Jim was a young man of 26, soon to turn 27, experiencing the nervous breakdown he’d warned his band mates about. Like F. Scott Fitzgerald, another American drunkard who enjoyed phenomenal success
in his twenties and then went into self-destructive decline, Jim had reached the point of crack-up, which Fitzgerald wrote about in an autobiographical story of that title. The crack-up broke both men, resulting in them dying young: Fitzgerald as a recovering alcoholic in Los Angeles in 1940, Morrison as a drunk and drug-abuser in Paris in 1971. Both seemed tired of life at the end, which was equally true of Jones, Hendrix, Joplin, Cobain and Winehouse.
A significant factor in Jim Morrison’s decline was his conviction, in September 1970, for indecent exposure and profanity in Miami. He was acquitted on the other charges. The sentence was six months’ hard labour, plus a fine. Jim was freed on bail, pending an appeal, which could go all the way to the Supreme Court and take a long time to resolve, but his lawyer, Max Fink, seemed to think that Jim might have to serve time. ‘Max Fink was making it very clear that Jim could go to jail, and he was a very, very scared fellow at that point, and I firmly believe that a lot of his actions in Paris were the result of the pressure of the outcome of the trial,’ says Vince Treanor, the Doors’ road manager. ‘That’s going to weigh on anybody.’

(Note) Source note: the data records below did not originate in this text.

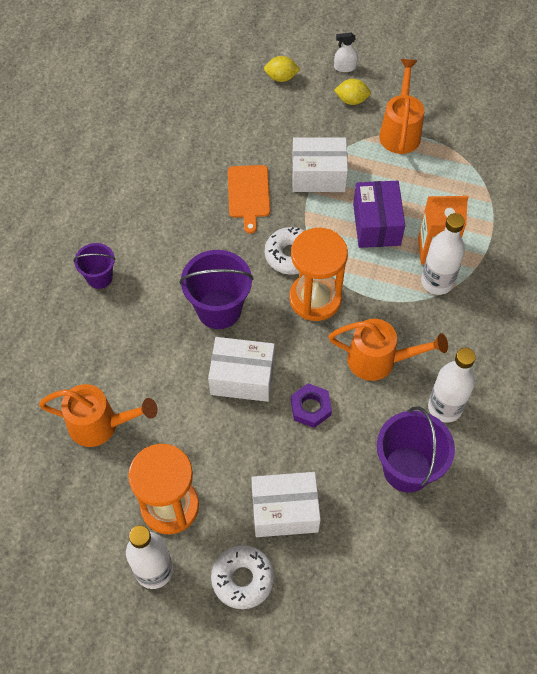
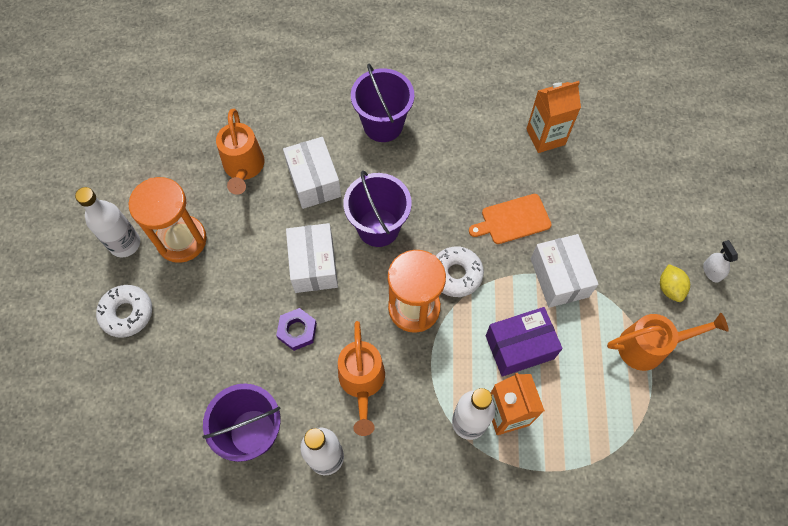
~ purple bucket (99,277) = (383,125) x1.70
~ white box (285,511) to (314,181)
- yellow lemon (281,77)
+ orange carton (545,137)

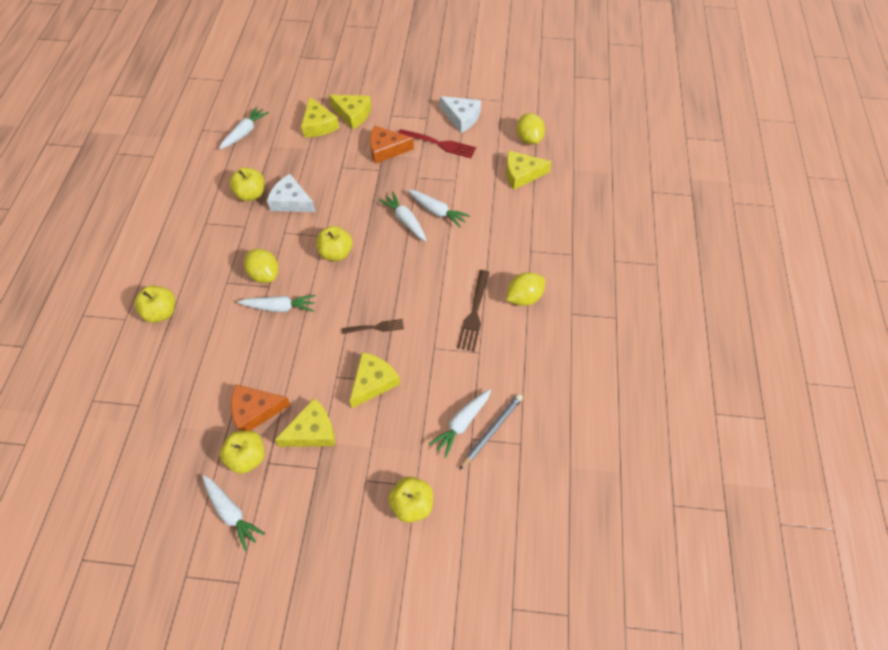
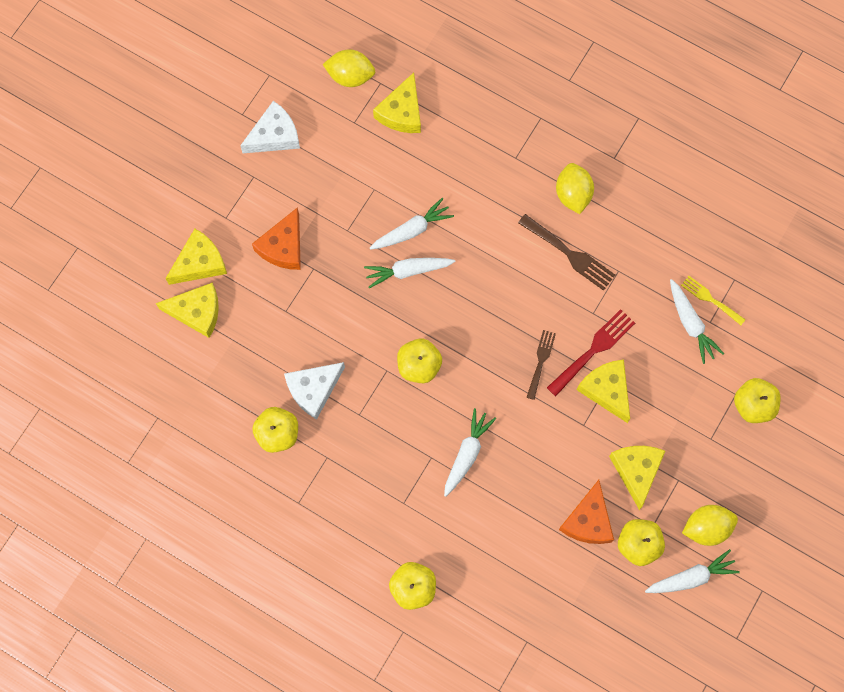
- white carrot (245,132)
~ yellow lemon (264,274) to (706,528)
~ red fork (440,144) to (593,350)
~ grey pencil (492,431) to yellow fork (710,299)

In the meantime Jim returned to Hollywood where, despite his fame and money, he lived the life of a barfly. The nexus of this existence was the crossroads of Santa Monica Boulevard and La Cienega Boulevard. Barney’s Beanery is on the north-east corner of the intersection. Diagonally opposite was the building the Doors used as their rehearsal space and office; they called it their workshop. On the other side of the street was a strip bar Jim frequented, next to which was the Alta Cienega Motel where he sometimes crashed when drunk. Unlike rock-star contemporaries who were buying big houses, and living expansively, Jim lived like a bum. When he got tired of the Alta Cienega Motel, which was a dump, he would check into the Chateau Marmont on Sunset Boulevard, which was more comfortable, but his was still a surprisingly low-rent lifestyle.